▸ **ASSIGNMENT**
Look through the material beneath and copy each line with the word "Λάβετε".

======== SOURCE RECORDS

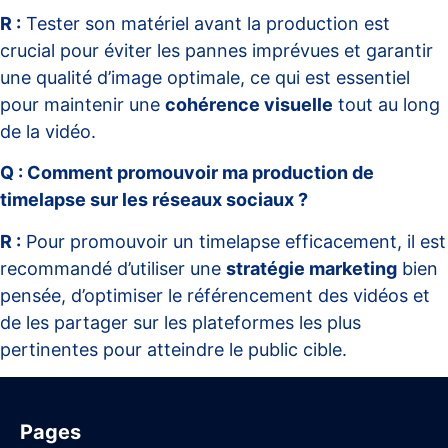
R :
Tester son matériel avant la production est
crucial pour éviter les pannes imprévues et garantir
une qualité d’image optimale, ce qui est essentiel
pour maintenir une
cohérence visuelle
tout au long
de la vidéo.
Q : Comment promouvoir ma production de
timelapse sur les réseaux sociaux ?
R :
Pour promouvoir un timelapse efficacement, il est
recommandé d’utiliser une
stratégie marketing
bien
pensée, d’optimiser le référencement des vidéos et
de les partager sur les plateformes les plus
pertinentes pour atteindre le public cible.
Pages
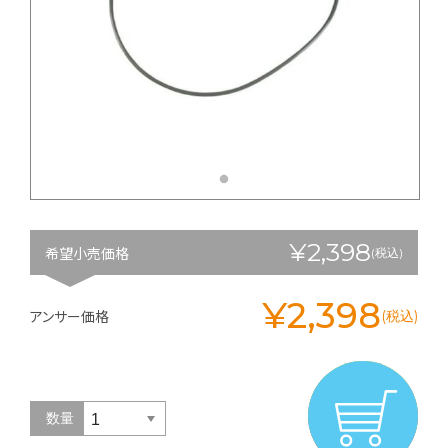
¥2,398
希望小売価格
(税込)
¥2,398
アンサー価格
(税込)
数量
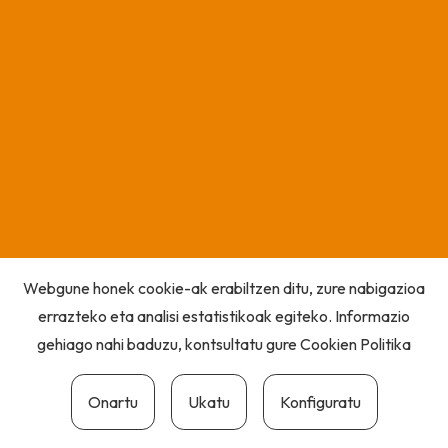
Webgune honek cookie-ak erabiltzen ditu, zure nabigazioa
errazteko eta analisi estatistikoak egiteko. Informazio
gehiago nahi baduzu, kontsultatu gure
Cookien Politika
Onartu
Ukatu
Konfiguratu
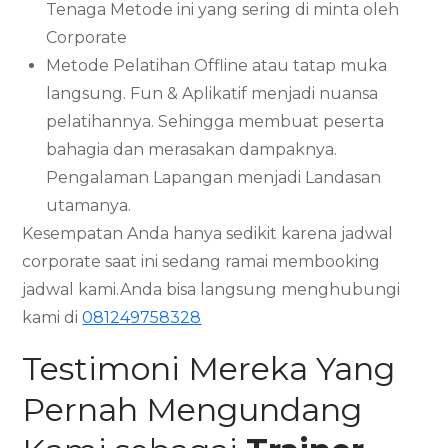
Tenaga Metode ini yang sering di minta oleh
Corporate
Metode Pelatihan Offline atau tatap muka
langsung. Fun & Aplikatif menjadi nuansa
pelatihannya. Sehingga membuat peserta
bahagia dan merasakan dampaknya.
Pengalaman Lapangan menjadi Landasan
utamanya.
Kesempatan Anda hanya sedikit karena jadwal
corporate saat ini sedang ramai membooking
jadwal kami.Anda bisa langsung menghubungi
kami di
081249758328
Testimoni Mereka Yang
Pernah Mengundang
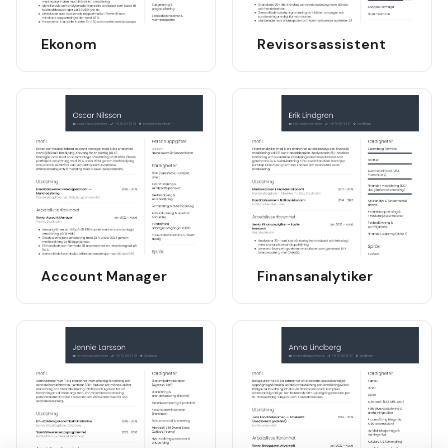
Ekonom
Revisorsassistent
Account Manager
Finansanalytiker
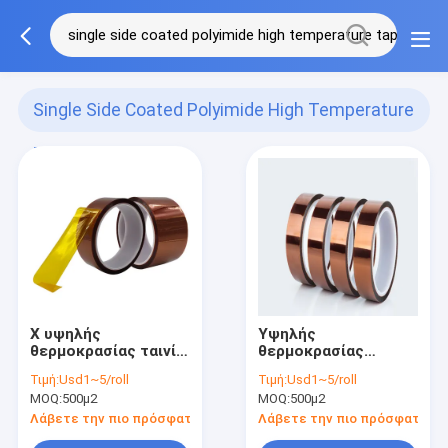
Single Side Coated Polyimide High Temperature
Tape
(9)
Χ υψηλής
Υψηλής
θερμοκρασίας ταινία
θερμοκρασίας
Polyimide βαθμού
ανθεκτική ενιαία
Τιμή:
Usd1~5/roll
Τιμή:
Usd1~5/roll
ενιαία ντυμένη
πλευρά βαθμού
MOQ:
500μ2
MOQ:
500μ2
πλευρά
ταινιών Χ μόνωσης
Polyimide ηλεκτρική
Λάβετε την πιο πρόσφατη τιμή
Λάβετε την πιο πρόσφατη τι
που ντύνεται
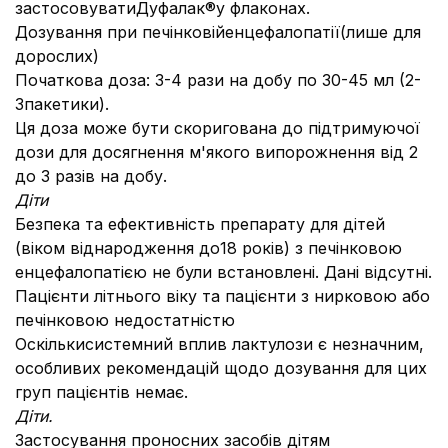
застосовуватиДуфалак®у флаконах.
Дозування при печінковійенцефалопатії(лише для
дорослих)
Початкова доза: 3-4 рази на добу по 30-45 мл (2-
3пакетики).
Ця доза може бути скоригована до підтримуючої
дози для досягнення м'якого випорожнення від 2
до 3 разів на добу.
Діти
Безпека та ефективність препарату для дітей
(віком віднародження до18 років) з печінковою
енцефалопатією не були встановлені. Дані відсутні.
Пацієнти літнього віку та пацієнти з нирковою або
печінковою недостатністю
Оскількисистемний вплив лактулози є незначним,
особливих рекомендацій щодо дозування для цих
груп пацієнтів немає.
Діти.
Застосування проносних засобів дітям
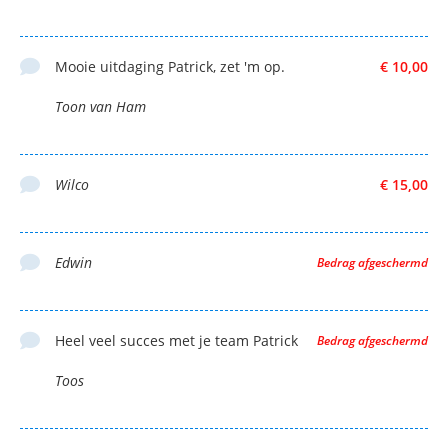
Mooie uitdaging Patrick, zet 'm op.
€ 10,00
Toon van Ham
Wilco
€ 15,00
Edwin
Bedrag afgeschermd
Heel veel succes met je team Patrick
Bedrag afgeschermd
Toos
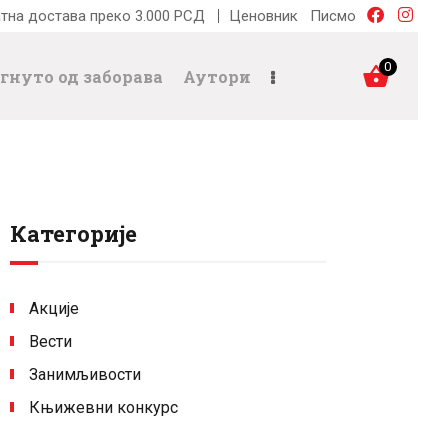
тна достава преко 3.000 РСД
Ценовник
Писмо
0
гнуто од заборава
Аутори
Категорије
Акције
Вести
Занимљивости
Књижевни конкурс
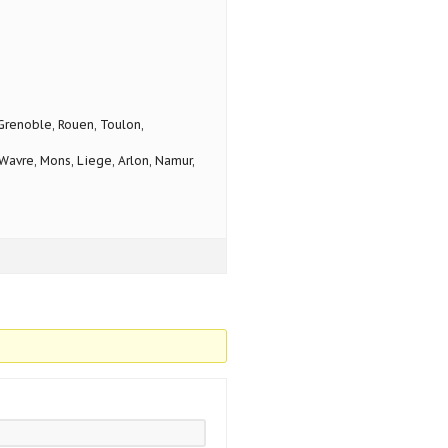
 Grenoble, Rouen, Toulon,
avre, Mons, Liege, Arlon, Namur,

================

▸ **OUTPUT**
Λάβετε την πιο πρόσφατη τιμή
Λάβετε την πιο πρόσφατη τι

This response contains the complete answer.